CREDIT COVERAGE - Addressing the financial insecurity of families in Cabinda
How access to credit enabled the families who benefited to overcome the situation made worse by the economic crisis in Angola.
Angolans have faced many adversities as a result of the economic crisis plaguing the country, due to rising inflation and the devaluation of the national currency. Families in a situation of financial insecurity have found their situation increasingly difficult in recent years. In this context, many children have had limited access to food and, as a consequence, a large number of them have stopped going to school.
Joana António, 47, from Cabinda, is head of the family and treasurer of the collective of traders called "Grupo Bifaia". She and her children have always lived in a rented house, and the business she did was not enough to support her family. For this reason, the children stopped going to school. "We didn't even have a decent meal to eat, let alone money to pay the school fees," Joana exclaims.
The "Bifaia Group" is made up of twelve participants, all of whom are women who sell agricultural products at the Municipal Market in the provincial capital. As part of the Cabinda Province Agricultural Value Chain Development Project, the group was one of those awarded credit coverage for cooperatives organised by local traders. The project is an initiative funded by the African Development Bank in partnership with the Angolan government, implemented by World Vision in partnership with the Kuvata Cooperative, under credit management by Banco Sol.
The work plan aims to help increase the food and nutritional security of families considered to be in a situation of extreme vulnerability, thus fostering the creation of employment and self-income for more than 8,000 families. These vendors are expected to expand their businesses and increase their income, reducing the current paradigm of multidimensional poverty experienced by many families, specifically in Cabinda.
As an integrated component of the project, World Vision Angola trained these small entrepreneurs in financial literacy and business management. "Before receiving the credit we were trained, and with these lessons we drew up the business plan that we presented to Banco Sol, which then granted the loan of Kz 3,114,000.00 in 2021," said Joana. The money was distributed among all the group members according to their needs and commitment, and to date the group has already repaid around 70 per cent of the amount credited.
After Dona Joana, as she is affectionately called by her colleagues in the group, took part in the financial literacy training and received the credit, she increased her sales capital and dedicated herself to expanding her investment, expanding the scale of her sales of tomatoes, onions, chillies, tomato paste, gindungo and other products.

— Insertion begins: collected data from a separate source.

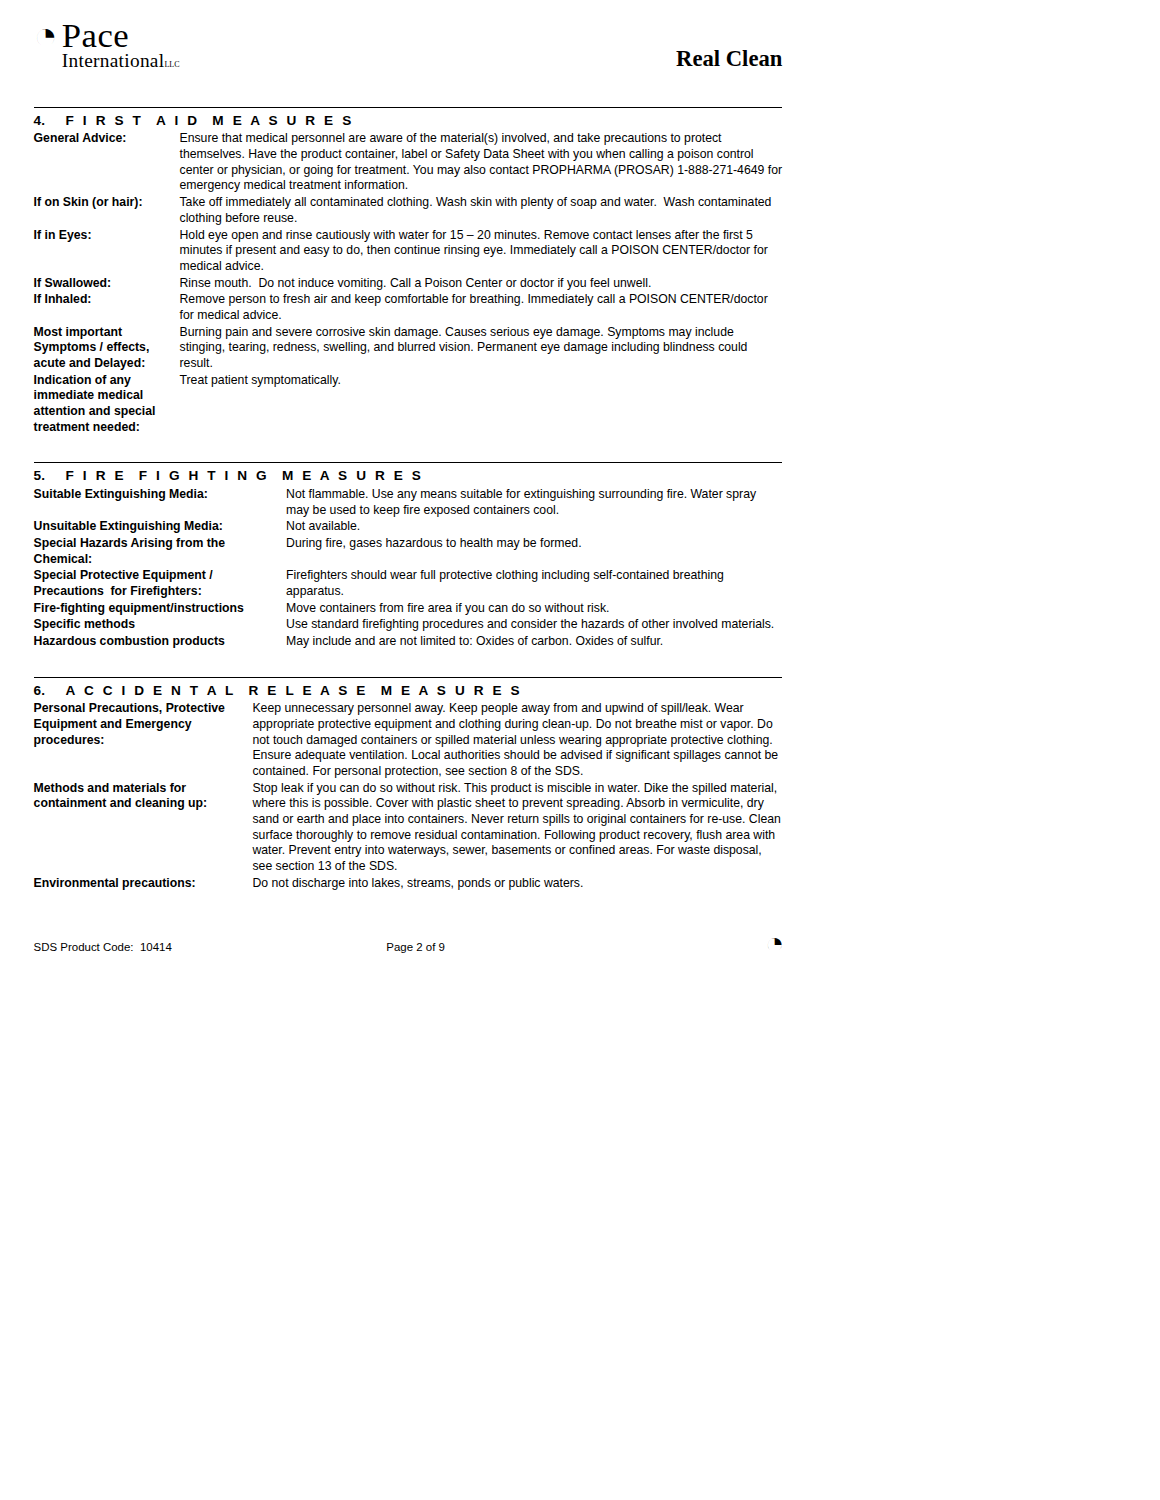◔
Pace InternationalLLC
Real Clean
4. F I R S T A I D M E A S U R E S
| General Advice: | | Ensure that medical personnel are aware of the material(s) involved, and take precautions to protect themselves. Have the product container, label or Safety Data Sheet with you when calling a poison control center or physician, or going for treatment. You may also contact PROPHARMA (PROSAR) 1-888-271-4649 for emergency medical treatment information. |
| If on Skin (or hair): | | Take off immediately all contaminated clothing. Wash skin with plenty of soap and water. Wash contaminated clothing before reuse. |
| If in Eyes: | | Hold eye open and rinse cautiously with water for 15 – 20 minutes. Remove contact lenses after the first 5 minutes if present and easy to do, then continue rinsing eye. Immediately call a POISON CENTER/doctor for medical advice. |
| If Swallowed: | | Rinse mouth. Do not induce vomiting. Call a Poison Center or doctor if you feel unwell. |
| If Inhaled: | | Remove person to fresh air and keep comfortable for breathing. Immediately call a POISON CENTER/doctor for medical advice. |
| Most important Symptoms / effects, acute and Delayed: | | Burning pain and severe corrosive skin damage. Causes serious eye damage. Symptoms may include stinging, tearing, redness, swelling, and blurred vision. Permanent eye damage including blindness could result. |
| Indication of any immediate medical attention and special treatment needed: | | Treat patient symptomatically. |
5. F I R E F I G H T I N G M E A S U R E S
| Suitable Extinguishing Media: | | Not flammable. Use any means suitable for extinguishing surrounding fire. Water spray may be used to keep fire exposed containers cool. |
| Unsuitable Extinguishing Media: | | Not available. |
| Special Hazards Arising from the Chemical: | | During fire, gases hazardous to health may be formed. |
| Special Protective Equipment / Precautions for Firefighters: | | Firefighters should wear full protective clothing including self-contained breathing apparatus. |
| Fire-fighting equipment/instructions | | Move containers from fire area if you can do so without risk. |
| Specific methods | | Use standard firefighting procedures and consider the hazards of other involved materials. |
| Hazardous combustion products | | May include and are not limited to: Oxides of carbon. Oxides of sulfur. |
6. A C C I D E N T A L R E L E A S E M E A S U R E S
| Personal Precautions, Protective Equipment and Emergency procedures: | | Keep unnecessary personnel away. Keep people away from and upwind of spill/leak. Wear appropriate protective equipment and clothing during clean-up. Do not breathe mist or vapor. Do not touch damaged containers or spilled material unless wearing appropriate protective clothing. Ensure adequate ventilation. Local authorities should be advised if significant spillages cannot be contained. For personal protection, see section 8 of the SDS. |
| Methods and materials for containment and cleaning up: | | Stop leak if you can do so without risk. This product is miscible in water. Dike the spilled material, where this is possible. Cover with plastic sheet to prevent spreading. Absorb in vermiculite, dry sand or earth and place into containers. Never return spills to original containers for re-use. Clean surface thoroughly to remove residual contamination. Following product recovery, flush area with water. Prevent entry into waterways, sewer, basements or confined areas. For waste disposal, see section 13 of the SDS. |
| Environmental precautions: | | Do not discharge into lakes, streams, ponds or public waters. |
SDS Product Code: 10414
Page 2 of 9
◔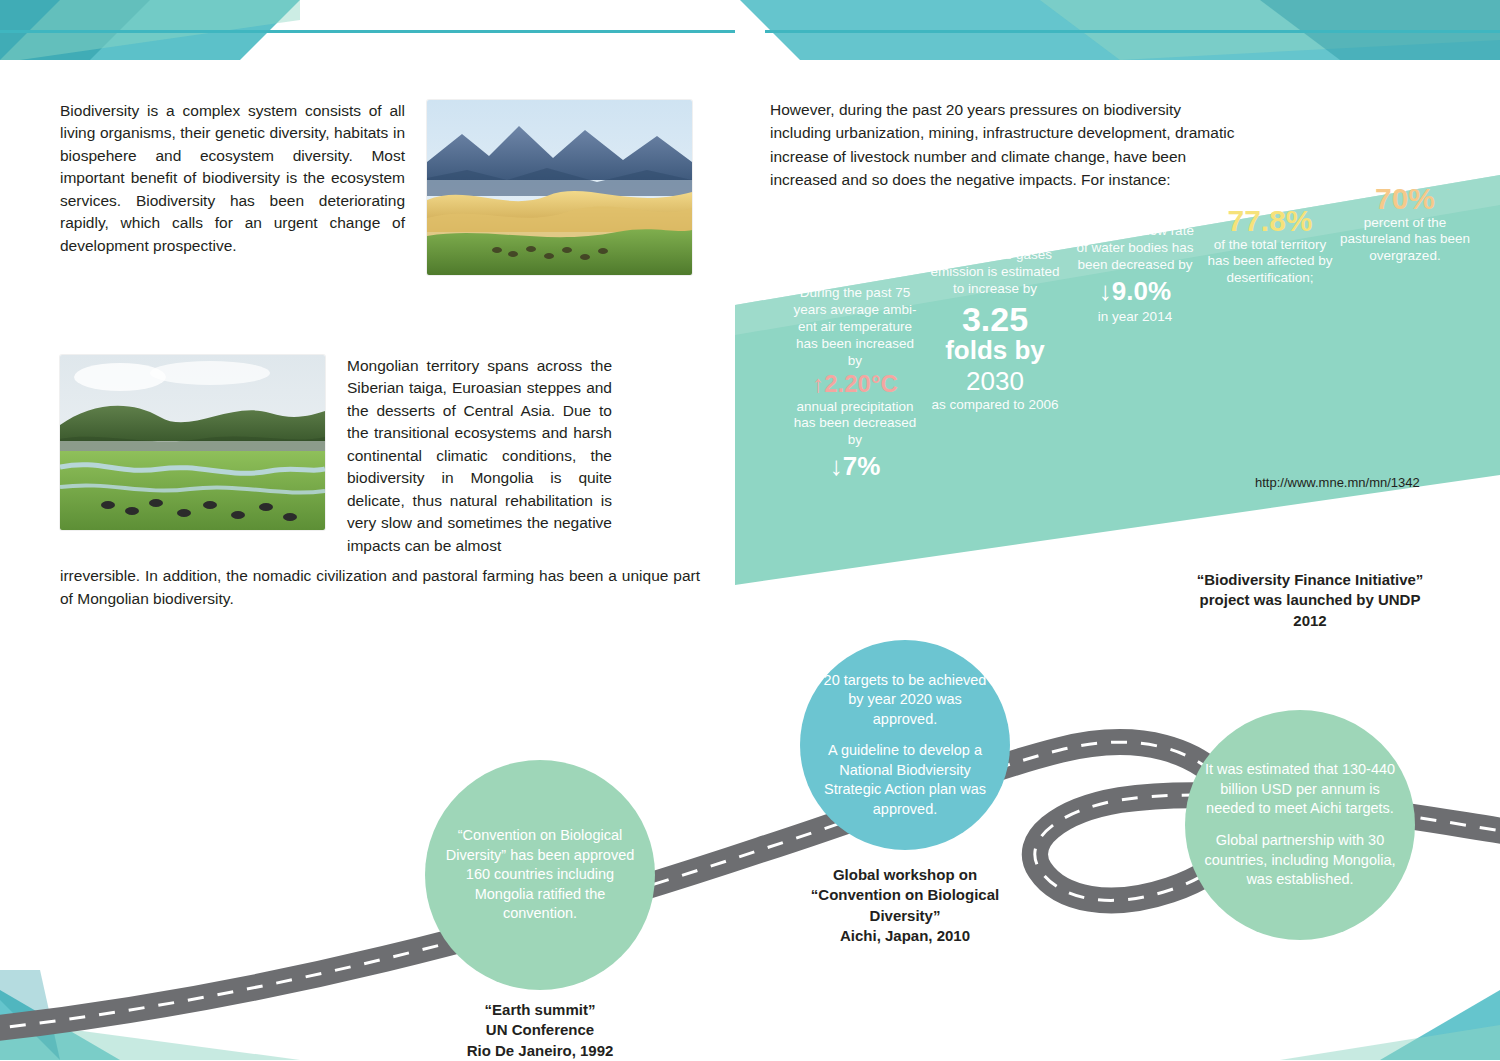Biodiversity is a complex system consists of all living organisms, their genetic diversity, habitats in biospehere and ecosystem diversity. Most important benefit of biodiversity is the ecosystem services. Biodiversity has been deteriorating rapidly, which calls for an urgent change of development prospective.
Mongolian territory spans across the Siberian taiga, Euroasian steppes and the desserts of Central Asia. Due to the transitional ecosystems and harsh continental climatic conditions, the biodiversity in Mongolia is quite delicate, thus natural rehabilitation is very slow and sometimes the negative impacts can be almost
irreversible. In addition, the nomadic civilization and pastoral farming has been a unique part of Mongolian biodiversity.
However, during the past 20 years pressures on biodiversity including urbanization, mining, infrastructure development, dramatic increase of livestock number and climate change, have been increased and so does the negative impacts. For instance:
During the past 75 years average ambi-ent air temperature has been increased by ↑2.20°C annual precipitation has been decreased by ↓7%
Greenhouse gases emission is estimated to increase by 3.25folds by 2030 as compared to 2006
Volumetric flow rate of water bodies has been decreased by ↓9.0% in year 2014
77.8% of the total territory has been affected by desertification;
70% percent of the pastureland has been overgrazed.
http://www.mne.mn/mn/1342
“Convention on Biological Diversity” has been approved 160 countries including Mongolia ratified the convention.
“Earth summit”
UN Conference
Rio De Janeiro, 1992
20 targets to be achieved by year 2020 was approved.
A guideline to develop a National Biodviersity Strategic Action plan was approved.
Global workshop on
“Convention on Biological Diversity”
Aichi, Japan, 2010
It was estimated that 130-440 billion USD per annum is needed to meet Aichi targets.
Global partnership with 30 countries, including Mongolia, was established.
“Biodiversity Finance Initiative”
project was launched by UNDP
2012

The growth of her business and, consequently, her profits, led Mrs Joana to realise her dream of building her own house, putting her children through school and improving her family's diet. The entrepreneur is gradually managing to make her contributions to the group in order to repay her instalment of the loan, and has already expressed an interest in obtaining a new amount once the current debt with Banco Sol has been settled.
The loan has transformed the lives of many members of the group, and they hope to be able to continue at their current pace of personal and professional development. Mrs Joana would also like to contribute to other groups being set up and trained in the community box methodology, as well as sensitising other Bifaia members to guarantee full repayment of the loan.
"It's very important that we fulfil our commitment to pay back what we've borrowed on time. That's the only way we'll grow more and our dreams will grow and come true. Our families are fine now, thanks to God and the project!" says a smiling Mrs Joana.